Texte fourni
━━━━━━━━━━━━━━━━

8 décembre 2008
LE CLÉZIO ET LES MYTHES : UN DISCOURS MITÉ
Le discours de réception du Nobel par Le Clézio est bien dans l'air du temps : tiers-mondiste sans nuances.
Le plus remarquable dans ce discours et sans nul doute le coeur de son propos est sa position au regard des mythes. Or, ce faisant, il s'inscrit dans un très large et très vieux débat sur le légendaire et les mythes qui a façonné toute la littérature du XIXè siècle, de Nodier, dont Le Clézio reprend à peu de choses près et parfois au mot près, le discours, au grand Victor Hugo qui inove avec La Légende des Siècles, et Mallarmé à la fin du siècle, qui, au nom de la modernité et d'une position politique démocratique en harmonie avec la modernité, la définit, dans un fameux texte sur Wagner, contre les mythes.

━━━━━━━━━━━━━━━━

Relevés de données

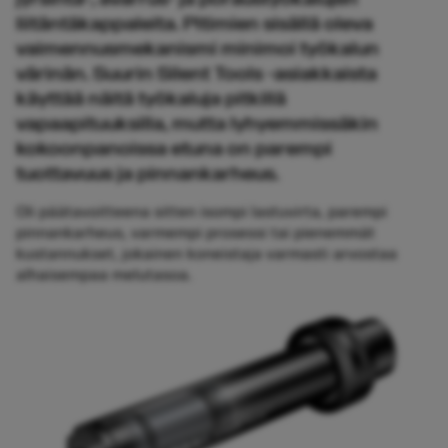
liitäntäkappaleita. Pitimien sisällä oleva
vaimennusmekanismi minimoi työkalun
värinän. Suurin Silent Tools -asiakkaista
käyttää näitä työkaluja pitkillä
vapaapituuksilla, mutta lyhyemmissäkin
kokoonpanoissa etuna on parempi
tuottavuus ja pinnankarheus.
Oli päätavoitteena sitten isompi lastuvirta, parempi
pinnankarheus, varmempi prosessi tai pienemmät
kustannukset, jokainen koneistaja varmasti arvostaa
alhaisempaa melutasoa.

━━━━━━━━━━━━━━━━

Consignes
a) Recopiez sans rien changer le passage du texte sur le discours Nobel de Le Clézio, de « Le plus remarquable » à « contre les mythes. ».
b) Prolongez le texte sur le discours Nobel de Le Clézio au-delà de sa dernière phrase.

Exercices corrigés
a)
Le plus remarquable dans ce discours et sans nul doute le coeur de son propos est sa position au regard des mythes. Or, ce faisant, il s'inscrit dans un très large et très vieux débat sur le légendaire et les mythes qui a façonné toute la littérature du XIXè siècle, de Nodier, dont Le Clézio reprend à peu de choses près et parfois au mot près, le discours, au grand Victor Hugo qui inove avec La Légende des Siècles, et Mallarmé à la fin du siècle, qui, au nom de la modernité et d'une position politique démocratique en harmonie avec la modernité, la définit, dans un fameux texte sur Wagner, contre les mythes.

b)
Le Clézio reprend presque au mot près en effet un certain discours romantique sur les mythes et les légendes, celui de Nodier sur la poésie légendaire qui serait l'émanation quasi mystique de la Nature. Il écrit notamment dans son discours du Nobel, parlant d'une conteuse rencontrée par hasard au coeur de la forêt, Elvira : "elle portait dans son chant la puissance véridique de la nature." Cette conteuse parle, aux yeux de Le Clézio, cette langue primitive immanente aux voix de la Nature. Elle définit la langue pauvre, propre à la Nature, qui est la langue des pauvres. Une naturalisation du christianisme telle que Nodier le met en oeuvre et le théorise dans ses Eléments de linguistique générale : "hors d'une langue pauvre, il n'y a point de poésie" ; "L'expression poétique était aux premiers hommes ce qu'est un fragment de verre coloré dans le kaléidoscope".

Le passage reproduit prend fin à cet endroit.